Chutes sur le bassin (hors fracture — la consultation ostéopathique se fera après contrôle par imagerie et avis médical de non contre-indication), sur la tête, impacts sportifs — les chocs transmis à la colonne, au crâne et au bassin peuvent se répercuter longtemps après la guérison apparente.

Traumatismes émotionnels

Violence physique ou psychologique, catastrophe, deuil traumatique, agression — quand le corps a figé sa réponse de survie et maintient l'état d'alarme.

Ce que vous pouvez attendre d'une séance

Le travail post-traumatique est différent d'une séance ostéopathique standard. Il est plus lent, plus attentif, plus centré sur l'écoute du système nerveux et du vécu corporel.

  1. Un entretien initial détaillé sur le ou les événements traumatiques, vos symptômes actuels, et ce que vous ressentez dans votre corps au quotidien — sans forcer les détails si cela n'est pas confortable.

  2. Une évaluation des zones de restriction et de « figement » dans les fascias, les articulations et les viscères — les zones où le corps a emmagasiné l'impact du choc.

  3. Des techniques douces de libération des patterns figés : travail fascial, approche craniosacrale, décompression des structures traumatisées — toujours à l'écoute de la tolérance du système nerveux.

  4. Une attention constante aux signaux de votre système nerveux autonome pendant la séance, pour travailler dans la fenêtre de tolérance et éviter la réactivation traumatique.

  5. Un accompagnement vers d'autres professionnels (psychologue spécialisé en trauma, thérapeute EMDR, praticien en Somatic Experiencing) si la dimension psychologique nécessite un soutien spécialisé.

Questions fréquentes

Combien de temps après un accident faut-il consulter un ostéopathe ?

Idéalement, une première consultation ostéopathique peut avoir lieu dès 3 à 4 semaines après un accident, une fois la phase aiguë passée et les éventuelles fractures consolidées.

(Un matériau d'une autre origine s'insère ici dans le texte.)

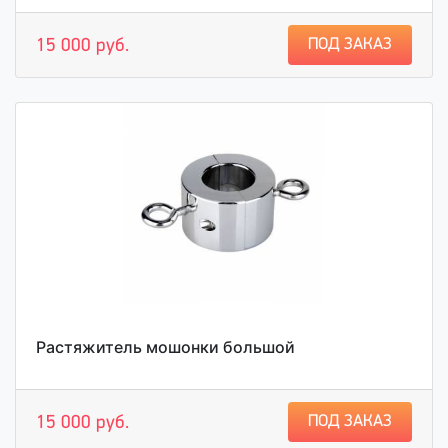
ПОД ЗАКАЗ
15 000 руб.
Растяжитель мошонки большой
ПОД ЗАКАЗ
15 000 руб.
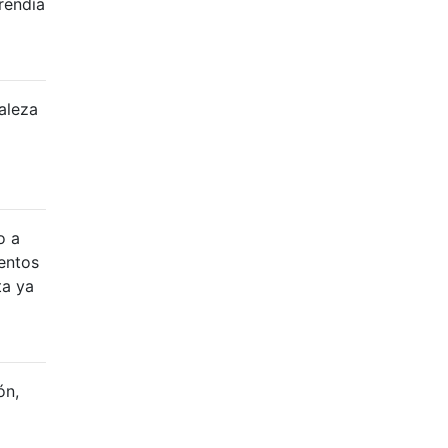
rendía
aleza
o a
entos
ta ya
ón,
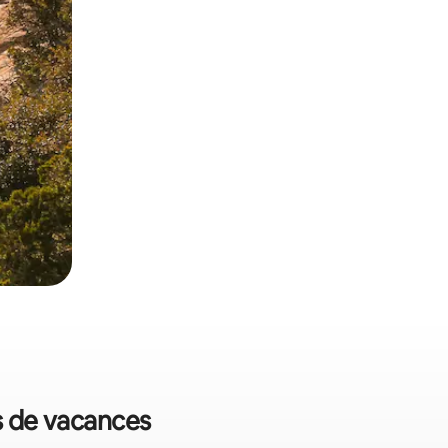
ns de vacances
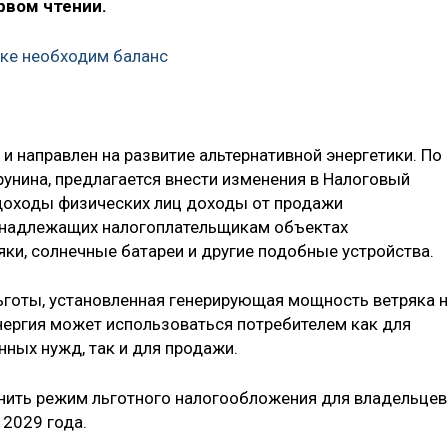
рвом чтении.
ке необходим баланс
 направлен на развитие альтернативной энергетики. По
унина, предлагается внести изменения в Налоговый
 доходы физических лиц доходы от продажи
ринадлежащих налогоплательщикам объектах
яки, солнечные батареи и другие подобные устройства.
ьготы, установленная генерирующая мощность ветряка 
нергия может использоваться потребителем как для
ных нужд, так и для продажи.
нить режим льготного налогообложения для владельцев
 2029 года.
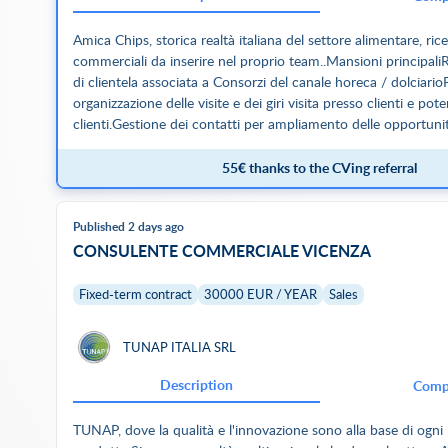
Amica Chips, storica realtà italiana del settore alimentare, ric
commerciali da inserire nel proprio team..Mansioni principali
di clientela associata a Consorzi del canale horeca / dolciario
organizzazione delle visite e dei giri visita presso clienti e pote
clienti.Gestione dei contatti per ampliamento delle opportunit
territorio.Monitoraggio dell’andamento delle vendite e reportis
direzione.Collaborazione con il team interno per garantire con
55€ thanks to the CVing referral
del servizio.Caratteristiche e requisitiNecessaria esperienza pr
vendita, preferibilmente di prodotti alimentari o nel settore 
Published 2 days ago
valutare a seconda dell’esperienza)Spiccate capacità relazion
CONSULENTE COMMERCIALE VICENZA
al risultato.L'operatività sarà gestita prettamente fuori sede, l
competenze saranno 1, 2 ,3 ( aree Nielsen ) Residenza entro
sede di Castiglione delle Stiviere (MN).Cosa offriamoIniziale
Fixed-term contract
30000 EUR / YEAR
Sales
determinato di 12 mesi (oppure formula 6+6 mesi), con obiet
a tempo indeterminato.Compenso fisso + variabile, commisura
TUNAP ITALIA SRL
ai risultati.Range retributivo: 28-35k (da valutare/rivalutabile 
all'esperienza/risultati).Auto aziendale.PC e telefono aziendali.
Description
Comp
garantiti per le attività fuori sede.Se sei una persona dinamica
vendita e desideri crescere in un contesto strutturato, inviaci
TUNAP, dove la qualità e l'innovazione sono alla base di ogni
ed entra nel team!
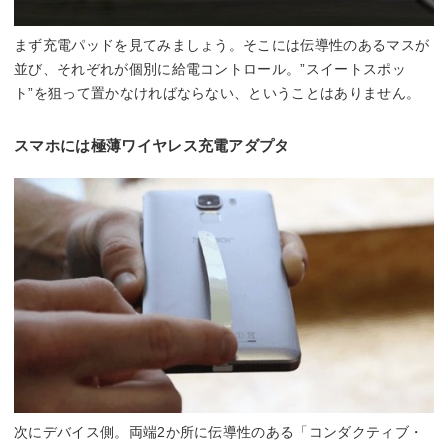
まず充電パッドを見てみましょう。そこには伝導性のあるマスが
並び、それぞれが個別に給電コントロール。”スイートスポッ
ト”を狙って置かなければならない、ということはありません。
スマホには極薄ワイヤレス充電アダプタ
次にデバイス側。両端2か所に伝導性のある「コンダクティブ・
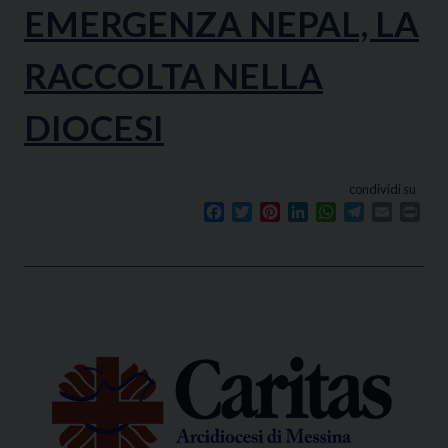
EMERGENZA NEPAL, LA
RACCOLTA NELLA
DIOCESI
condividi su
Facebook
Twitter
Pinterest
LinkedIn
WhatsApp
Telegram
Email
Prin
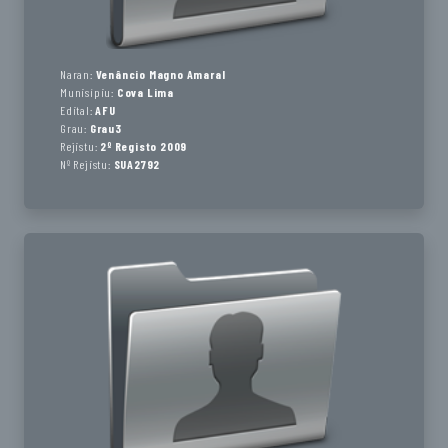
Naran:
Venâncio Magno Amaral
Munisípiu:
Cova Lima
Edital:
AFU
Grau:
Grau3
Rejistu:
2º Registo 2009
Nº Rejistu:
SUA2792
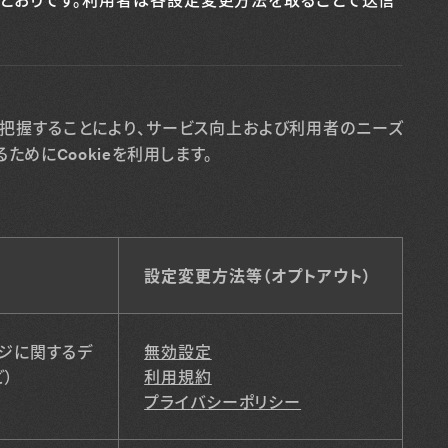
把握することにより、サービス向上および利用者のニーズ
めにCookieを利用します。
設定変更方法等（オプトアウト）
ジに関するデ
無効設定
）
利用規約
プライバシーポリシー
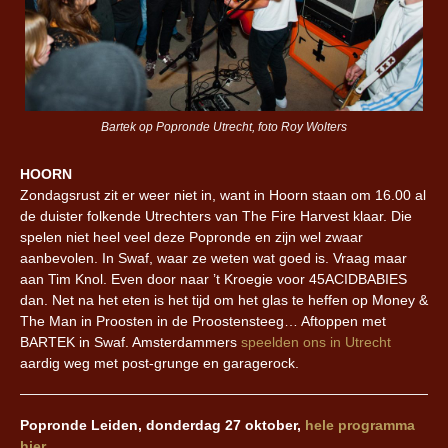
Bartek op Popronde Utrecht, foto Roy Wolters
HOORN
Zondagsrust zit er weer niet in, want in Hoorn staan om 16.00 al
de duister folkende Utrechters van The Fire Harvest klaar. Die
spelen niet heel veel deze Popronde en zijn wel zwaar
aanbevolen. In Swaf, waar ze weten wat goed is. Vraag maar
aan Tim Knol. Even door naar ’t Kroegie voor 45ACIDBABIES
dan. Net na het eten is het tijd om het glas te heffen op Money &
The Man in Proosten in de Proostensteeg… Aftoppen met
BARTEK in Swaf. Amsterdammers
speelden ons in Utrecht
aardig weg met post-grunge en garagerock.
Popronde Leiden, donderdag 27 oktober,
hele programma
hier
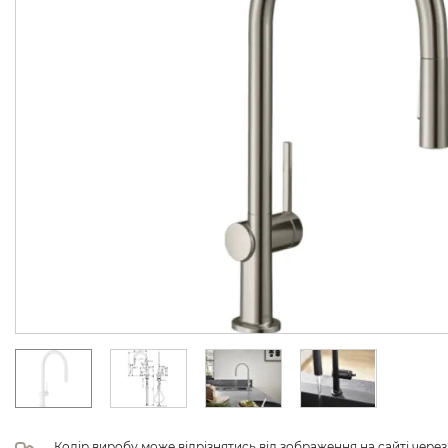
Колір виробу може відрізнятись від зображення на сайті чере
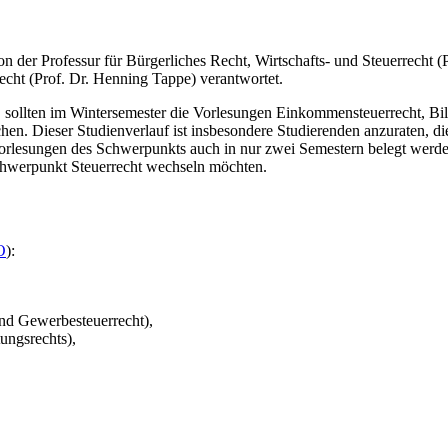
n der Professur für Bürgerliches Recht, Wirtschafts- und Steuerrecht (
recht (Prof. Dr. Henning Tappe) verantwortet.
 sollten im Wintersemester die Vorlesungen Einkommensteuerrecht, Bila
en. Dieser Studienverlauf ist insbesondere Studierenden anzuraten, di
e Vorlesungen des Schwerpunkts auch in nur zwei Semestern belegt werd
Schwerpunkt Steuerrecht wechseln möchten.
O
):
und Gewerbesteuerrecht),
ungsrechts),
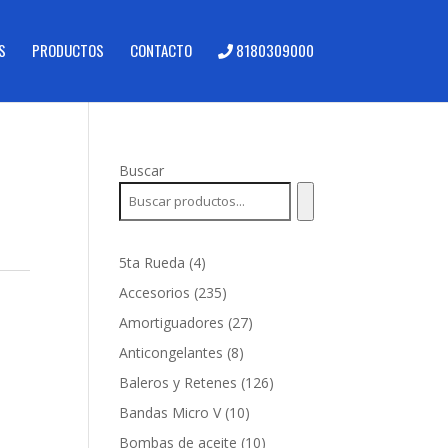
S
PRODUCTOS
CONTACTO
8180309000
Buscar
4
5ta Rueda
4
productos
235
Accesorios
235
productos
27
Amortiguadores
27
productos
8
Anticongelantes
8
productos
126
Baleros y Retenes
126
productos
10
Bandas Micro V
10
productos
10
Bombas de aceite
10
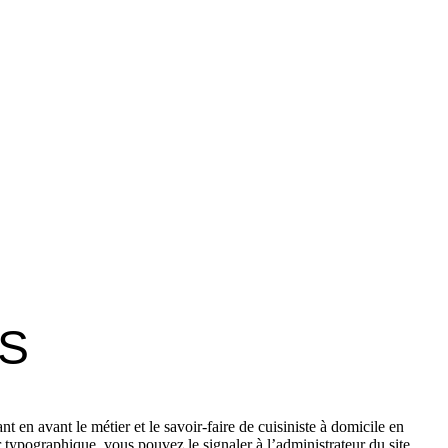
US
 en avant le métier et le savoir-faire de cuisiniste à domicile en
ur typographique, vous pouvez le signaler à l’administrateur du site.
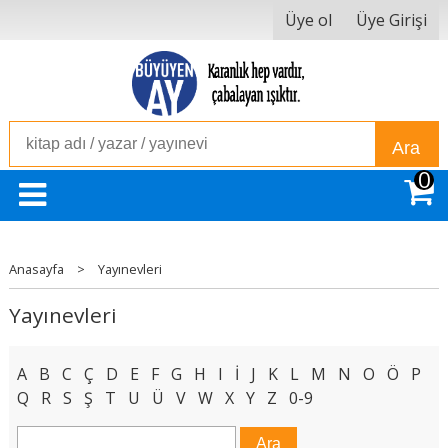
Üye ol
Üye Girişi
Ara
0
Anasayfa
>
Yayınevleri
Yayınevleri
A
B
C
Ç
D
E
F
G
H
I
İ
J
K
L
M
N
O
Ö
P
Q
R
S
Ş
T
U
Ü
V
W
X
Y
Z
0-9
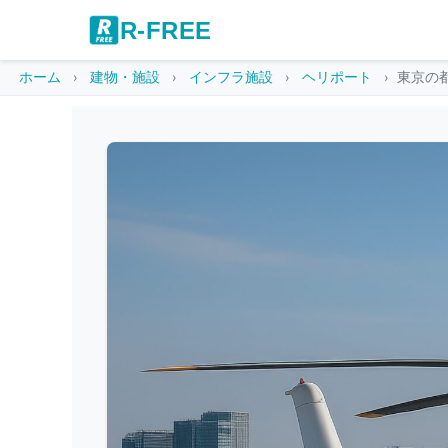
R-FREE
ホーム
建物・施設
インフラ施設
ヘリポート
東京の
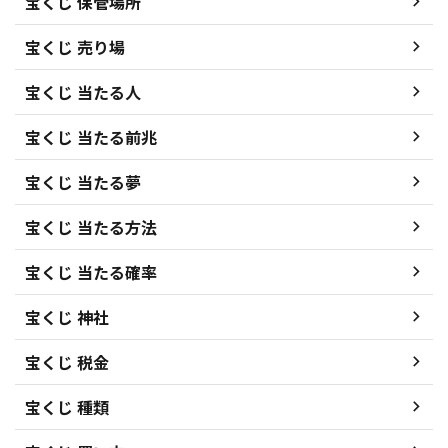
宝くじ 保管場所
宝くじ 売り場
宝くじ 当たる人
宝くじ 当たる前兆
宝くじ 当たる夢
宝くじ 当たる方法
宝くじ 当たる確率
宝くじ 神社
宝くじ 税金
宝くじ 種類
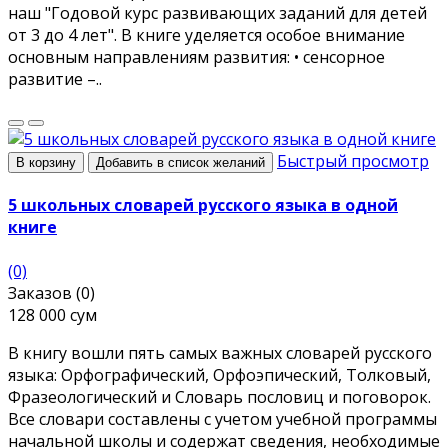
наш "Годовой курс развивающих заданий для детей
от 3 до 4 лет". В книге уделяется особое внимание
основным направлениям развития: • сенсорное
развитие –..
Быстрый просмотр
В корзину
Добавить в список желаний
5 школьных словарей русского языка в одной
книге
(0)
Заказов (0)
128 000 сум
В книгу вошли пять самых важных словарей русского
языка: Орфографический, Орфоэпический, Толковый,
Фразеологический и Словарь пословиц и поговорок.
Все словари составлены с учетом учебной программы
начальной школы и содержат сведения, необходимые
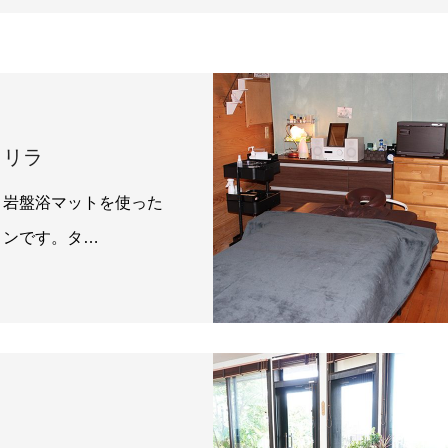
・リラ
と岩盤浴マットを使った
ロンです。タ…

Plus la prise en charge est précoce, plus il est facile d'éviter l'installation de compensations chroniques. Pour des traumatismes anciens de plusieurs années, il n'est jamais trop tard — le travail sera simplement plus progressif.

L'ostéopathie peut-elle aider pour les séquelles d'un coup du lapin (whiplash) ?

Oui, l'ostéopathie est l'une des thérapies les plus indiquées pour les séquelles de whiplash. Elle traite les restrictions articulaires cervicales, les tensions des structures musculaires et fasciales du cou, les compressions du plexus brachial pouvant irradier vers le bras, et les impacts sur le crâne et le sacrum transmis par le choc. Les céphalées, vertiges et troubles de la concentration post-whiplash peuvent également être significativement améliorés.

Faut-il parler du traumatisme pendant la séance ?

Non, pas nécessairement. Je travaille essentiellement par le toucher et l'écoute corporelle. Vous n'avez pas à raconter les détails de votre traumatisme si cela vous est douloureux. Ce qui m'importe, c'est ce que votre corps exprime — les zones de tension, les patterns de restriction, les réponses du système nerveux. Certains patients préfèrent parler, d'autres gardent le silence tout au long de la séance : les deux sont parfaitement adaptés.

Quelle est la différence entre l'ostéopathie et l'EMDR pour les traumatismes ?

L'EMDR (Eye Movement Desensitization and Reprocessing) est une psychothérapie basée sur le traitement cognitif et émotionnel des souvenirs traumatiques. L'ostéopathie intervient sur la dimension corporelle du trauma : les tensions fasciales, les patterns posturaux figés, les restrictions viscérales. Les deux approches sont très complémentaires — l'EMDR décode le souvenir traumatique, l'ostéopathie libère le corps qui le porte. Beaucoup de thérapeutes recommandent aujourd'hui ces deux approches en parallèle pour les traumatismes complexes.